Everyone but Laura has been back to the house for some private moments of reconciliation and mourning. She returned to Tilghman with the rest of her family in June to present the $10,000 reward for finding Sam to the volunteer fire company. It will go toward the purchase of a rescue boat, the kind that might have been used on the day of the accident.
But Laura did not visit the house.
"You have to understand that I love the people of Tilghman," she said. "But I can never go back to the house."
A future without a focus
Almost six months have passed since Jen and Sam died. Summer is gone and a new season begins, a mean season for this family. Back-to-school, Halloween, Thanksgiving and Christmas. Holidays and milestones that are now just reminders of the void left by Sam and Jen's death.
"I wake up these mornings thinking I need to pack lunches," Laura said. "Then I remember that they are gone."
Laura spent the spring and summer in a haze, but it has lifted now and the pain is keener every day. She is ambushed constantly by reminders of her children. Fingerprints on the woodwork, pencil marks on the wall. The way she automatically reaches for Sam, her snuggler, each morning as she wakes.
Last week she made a trip to the children's classrooms at Harford Christian School to collect their school journals. Sam's last entry, dated the day before they left for Tilghman, reads: "I love my mommy."

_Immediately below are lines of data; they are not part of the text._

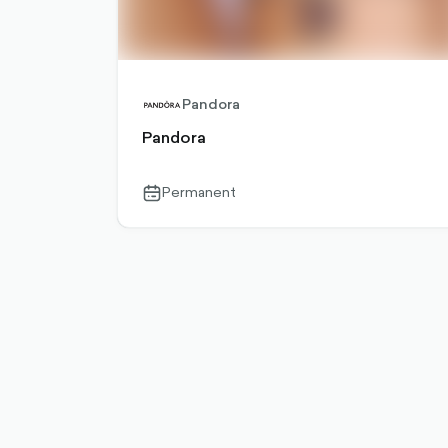
Pandora
Pandora
Permanent
calendar-
outlined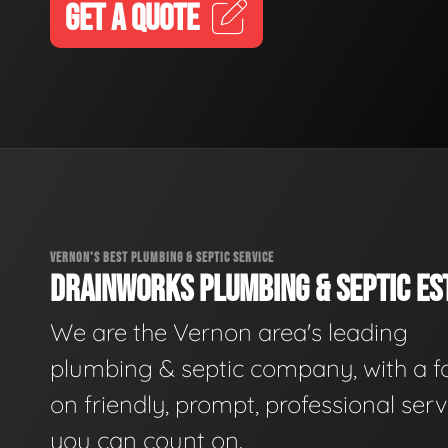
GET A QUOTE
VERNON'S BEST PLUMBING & SEPTIC SERVICE
DRAINWORKS PLUMBING & SEPTIC EST
We are the Vernon area's leading
plumbing & septic company, with a f
on friendly, prompt, professional serv
you can count on.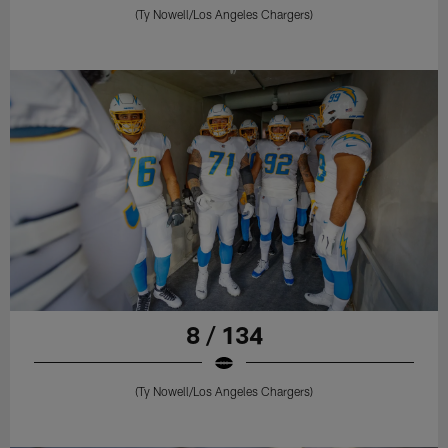
(Ty Nowell/Los Angeles Chargers)
8 / 134
(Ty Nowell/Los Angeles Chargers)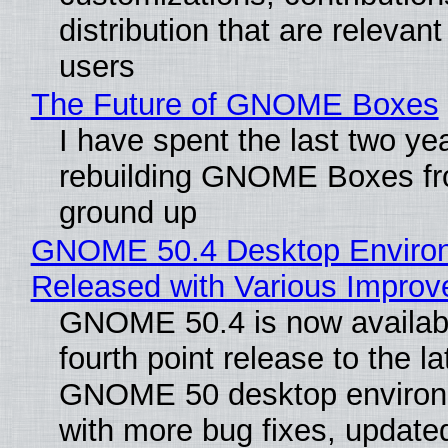
distribution that are relevant
users
The Future of GNOME Boxes
I have spent the last two ye
rebuilding GNOME Boxes fr
ground up
GNOME 50.4 Desktop Enviro
Released with Various Impro
GNOME 50.4 is now availabl
fourth point release to the la
GNOME 50 desktop environ
with more bug fixes, update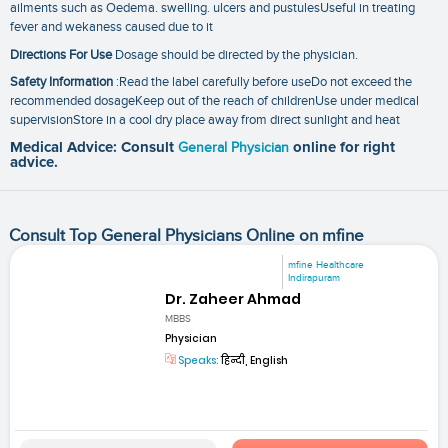
ailments such as Oedema. swelling. ulcers and pustulesUseful in treating
fever and wekaness caused due to it
Directions For Use
Dosage should be directed by the physician.
Safety Information
:Read the label carefully before useDo not exceed the
recommended dosageKeep out of the reach of childrenUse under medical
supervisionStore in a cool dry place away from direct sunlight and heat
Medical Advice: Consult
General Physician
online for right
advice.
Consult Top General Physicians Online on mfine
mfine Healthcare
Indirapuram
Dr. Zaheer Ahmad
MBBS
Physician
Speaks:
हिन्दी, English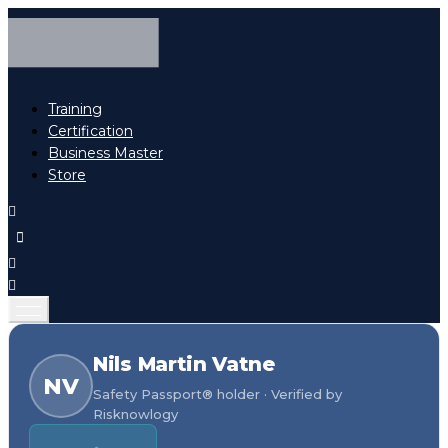
Training
Certification
Business Master
Store
Nils Martin Vatne
NV
Safety Passport® holder · Verified by
Risknowlogy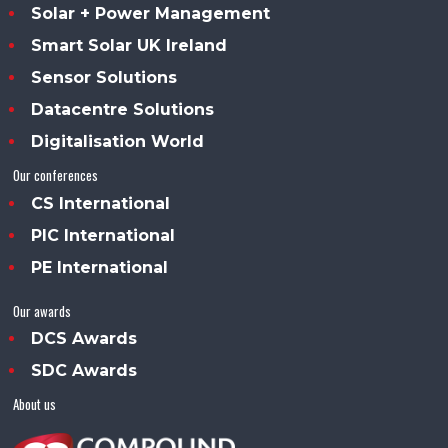
Solar + Power Management
Smart Solar UK Ireland
Sensor Solutions
Datacentre Solutions
Digitalisation World
Our conferences
CS International
PIC International
PE International
Our awards
DCS Awards
SDC Awards
About us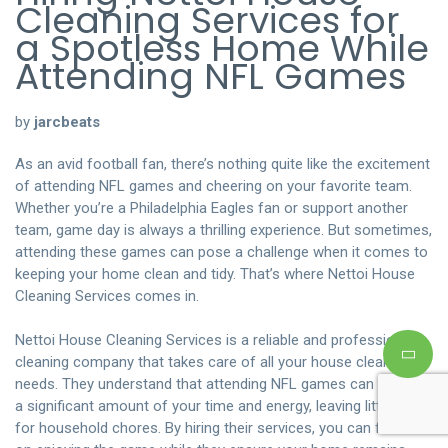
Cleaning Services for
a Spotless Home While
Attending NFL Games
by
jarcbeats
As an avid football fan, there’s nothing quite like the excitement
of attending NFL games and cheering on your favorite team.
Whether you’re a Philadelphia Eagles fan or support another
team, game day is always a thrilling experience. But sometimes,
attending these games can pose a challenge when it comes to
keeping your home clean and tidy. That’s where Nettoi House
Cleaning Services comes in.
Nettoi House Cleaning Services is a reliable and professional
cleaning company that takes care of all your house cleaning
needs. They understand that attending NFL games can take up
a significant amount of your time and energy, leaving little room
for household chores. By hiring their services, you can focus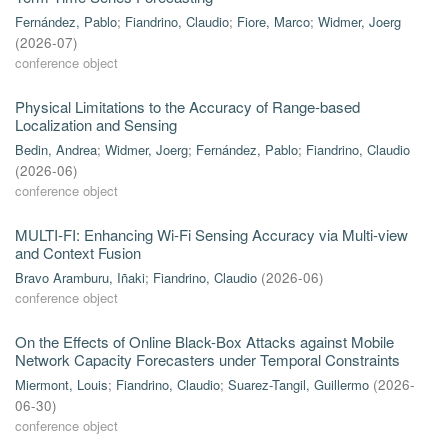
Fernández, Pablo
;
Fiandrino, Claudio
;
Fiore, Marco
;
Widmer, Joerg
(
2026-07
)
conference object
Physical Limitations to the Accuracy of Range-based
Localization and Sensing
Bedin, Andrea
;
Widmer, Joerg
;
Fernández, Pablo
;
Fiandrino, Claudio
(
2026-06
)
conference object
MULTI-FI: Enhancing Wi-Fi Sensing Accuracy via Multi-view
and Context Fusion
Bravo Aramburu, Iñaki
;
Fiandrino, Claudio
(
2026-06
)
conference object
On the Effects of Online Black-Box Attacks against Mobile
Network Capacity Forecasters under Temporal Constraints
Miermont, Louis
;
Fiandrino, Claudio
;
Suarez-Tangil, Guillermo
(
2026-
06-30
)
conference object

"Every day, it gets worse," she said. "Every day is April 15 for me. Every day I wake up, and they are gone."
Laura looks composed and lovely these days. Her dark hair is combed in thick, smooth curls around a face that does not show the signs of haggard grief, though her shy smile often quivers with the start of tears that flow so easily these days.

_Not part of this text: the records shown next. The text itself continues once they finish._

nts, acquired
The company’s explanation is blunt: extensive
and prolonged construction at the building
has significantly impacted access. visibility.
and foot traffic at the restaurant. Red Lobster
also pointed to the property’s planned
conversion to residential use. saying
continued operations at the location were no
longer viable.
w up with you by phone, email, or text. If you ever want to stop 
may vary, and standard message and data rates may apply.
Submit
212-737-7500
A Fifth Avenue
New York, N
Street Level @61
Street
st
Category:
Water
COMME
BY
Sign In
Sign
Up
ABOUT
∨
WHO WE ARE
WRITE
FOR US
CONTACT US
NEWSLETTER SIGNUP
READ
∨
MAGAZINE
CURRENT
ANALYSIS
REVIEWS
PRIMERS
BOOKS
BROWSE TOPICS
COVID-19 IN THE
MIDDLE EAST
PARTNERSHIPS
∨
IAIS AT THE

She and John are divorcing. The distance between them in the pew at the funeral had been there before the death of the children and is now complete. They have not spoken since May. "Now it is just Jen and Sam and me in the house," Laura said.
The house in Bel Air has been painted, the carpets cleaned, the furniture changed, in an attempt at a fresh start. The belongings have been removed from Sam and Jen's bedrooms and placed in storage. Laura is uncertain if she will ever find the strength to see her children's things again. She converted one of their rooms to a sewing room, where she makes curtains and draperies for her sisters' new homes and clothes for herself as she approaches her single-girl dress size again.
"I think I want to marry again someday," she said. "I want to have children again. I need someone to care for. I feel lost."
Laura said she may return to nursing soon, but her vision of her future is unformed, still to be written. While she waits for it to unfold, she sees a counselor once a week.
"No one can say anything that can make me feel better," she said. "But I trust God. I believe he will help me."
Susan, a 38-year-old lawyer, has suspended her legal career to spend her time ministering to her husband, her sisters and her parents, touching each with her soft voice several times a day. She sees to it that Laura is rarely alone, planning little excursions and inviting her to stay with her and Paul.
"We spend a lot of time together," Paul said. "We have a good relationship. We have always clicked."
But Laura feels as though she casts a pall on her family with her very presence. "They cry every time they see me cry, and I know they are already crying on their own," she said.
Sam and Jen were the center of life for this family. Its focus, its joy. When they died, they took the future of everyone with them. Those left behind must fashion some new future now, some way to pass the time until the reunion their faith promises them.
"I want to feel them hug me again," Laura said. "I want to hear their voices."
She has told Susan more than once that she would like to buy an airline ticket and fly away to some place where there are no memories. But she doesn't know where that would be.